The ontological time that is a part of the artwork yet to be observed or created aligns with the concept of reverse perspective, which concerns a harmonious fusion of composition and construction. The traditional iconography presents a future kingdom of the Lord, which is concurrent to a dyadic interpretation of the creative process [45]. On the other hand, the modern painting presents the psychological time implying the linear order of real numbers. Concepts are confronted in the Presentation of the Virgin, which is a traditional icon that was painted by Tintoretto as well (Figure 10).

Psychological time is depicted through the narrowing staircase in the linear perspective, being the overall content of modern painting. On the opposite, the ontological time, which is a supplementary concept, has emerged in the reverse perspective of the icon.

5. Conclusions

In the statistical model of artwork signal processing, two arrows of time emerge which are opposed and dual to each other. The intrinsic time, corresponding to the time operator of wavelets, is established through a multiscale representation of traditional iconography. The psychological time, associated with a spatial domain, is linked to the default timeline of music. The sensation of temporality, manifested through an expansion of the timeline, is presented by the Rényi map. The evolution follows the increase in irreducible randomness, which is akin to the formulation of the second law.

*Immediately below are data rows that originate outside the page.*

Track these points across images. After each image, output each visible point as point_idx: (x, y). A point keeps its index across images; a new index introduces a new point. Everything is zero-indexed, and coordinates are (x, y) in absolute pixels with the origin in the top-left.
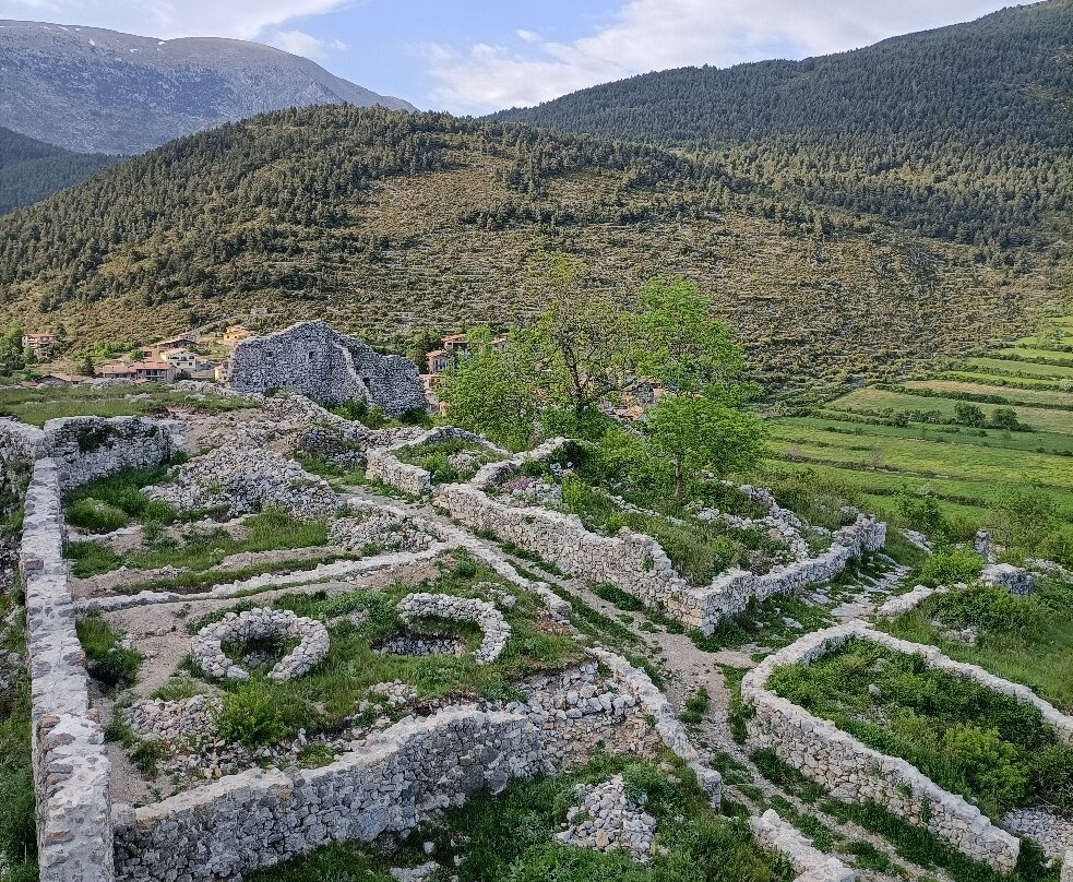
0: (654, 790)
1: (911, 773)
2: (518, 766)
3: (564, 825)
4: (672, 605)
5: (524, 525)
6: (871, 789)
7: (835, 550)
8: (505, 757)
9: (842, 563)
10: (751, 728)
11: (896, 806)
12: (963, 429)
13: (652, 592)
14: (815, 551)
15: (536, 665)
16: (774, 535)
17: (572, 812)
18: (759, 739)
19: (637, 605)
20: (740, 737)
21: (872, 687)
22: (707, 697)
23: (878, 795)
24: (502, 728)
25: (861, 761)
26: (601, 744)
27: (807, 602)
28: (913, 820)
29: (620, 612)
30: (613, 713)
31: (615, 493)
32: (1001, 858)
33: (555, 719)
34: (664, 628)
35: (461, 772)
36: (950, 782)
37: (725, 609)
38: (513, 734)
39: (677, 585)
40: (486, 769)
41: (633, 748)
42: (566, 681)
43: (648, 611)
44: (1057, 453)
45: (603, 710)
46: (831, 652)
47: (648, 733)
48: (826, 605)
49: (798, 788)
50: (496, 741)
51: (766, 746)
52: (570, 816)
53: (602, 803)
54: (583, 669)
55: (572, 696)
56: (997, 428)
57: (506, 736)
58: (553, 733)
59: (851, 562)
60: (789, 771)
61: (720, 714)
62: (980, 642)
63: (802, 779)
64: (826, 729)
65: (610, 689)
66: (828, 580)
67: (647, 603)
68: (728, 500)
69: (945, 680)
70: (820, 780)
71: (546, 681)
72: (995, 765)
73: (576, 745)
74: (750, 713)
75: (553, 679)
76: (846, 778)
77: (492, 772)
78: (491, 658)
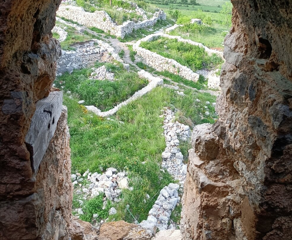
0: (113, 68)
1: (175, 62)
2: (75, 66)
3: (90, 77)
4: (112, 31)
5: (66, 11)
6: (166, 67)
7: (154, 18)
8: (71, 63)
9: (156, 21)
10: (136, 57)
11: (171, 70)
12: (183, 5)
13: (106, 28)
14: (149, 17)
15: (77, 41)
16: (138, 14)
17: (92, 74)
18: (138, 60)
19: (103, 32)
20: (133, 60)
21: (165, 46)
22: (124, 52)
23: (167, 69)
24: (70, 56)
25: (163, 61)
26: (97, 61)
27: (148, 31)
28: (175, 73)
29: (98, 34)
30: (100, 53)
31: (92, 3)
32: (195, 79)
33: (84, 55)
34: (111, 37)
35: (59, 67)
36: (184, 63)
37: (127, 32)
38: (73, 57)
39: (113, 25)
40: (66, 66)
41: (106, 61)
42: (86, 46)
43: (106, 33)
44: (205, 11)
45: (97, 53)
46: (154, 39)
47: (110, 57)
48: (152, 31)
49: (148, 70)
50: (69, 59)
51: (140, 61)
52: (91, 75)
53: (100, 71)
54: (90, 43)
55: (88, 49)
56: (191, 4)
57: (71, 58)
58: (84, 58)
59: (158, 21)
60: (146, 66)
61: (128, 56)
62: (190, 36)
63: (149, 67)
64: (155, 54)
65: (98, 47)
66: (152, 26)
67: (105, 31)
68: (125, 5)
69: (182, 44)
70: (153, 67)
71: (80, 46)
72: (194, 60)
73: (90, 62)
74: (135, 53)
75: (82, 45)
76: (159, 66)
77: (68, 67)
78: (63, 40)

A dual statement, addressing the increase in complexity, defines self-organization. It has established the arrow corresponding to organization and creativity, which corresponds to intrinsic time. The concept is concurrent to an ontological time which refers to the part of an artwork having been unobserved or uncreated. An interrelation between these concepts is illustrated by the spirals of real or dyadic numbers, which completes the paper’s aim to elucidate the problem of the time arrow in terms of artistic creation.

The model is intricately linked to the theory of musical forms, where symmetry assumes a central role. It has been corroborated as well by experimental results concerning the originality issue. Additionally, a correlation with the perspective problem is noted. The model has a substantial implication for art theory in terms of vertical time, which is the conception that primarily applies to poetry. Some repercussions to neuroaesthetics and psychophysics have already been indicated. It is eventually related to concepts of observation and measurement, which is the crucial problem in physics requiring a general resolution.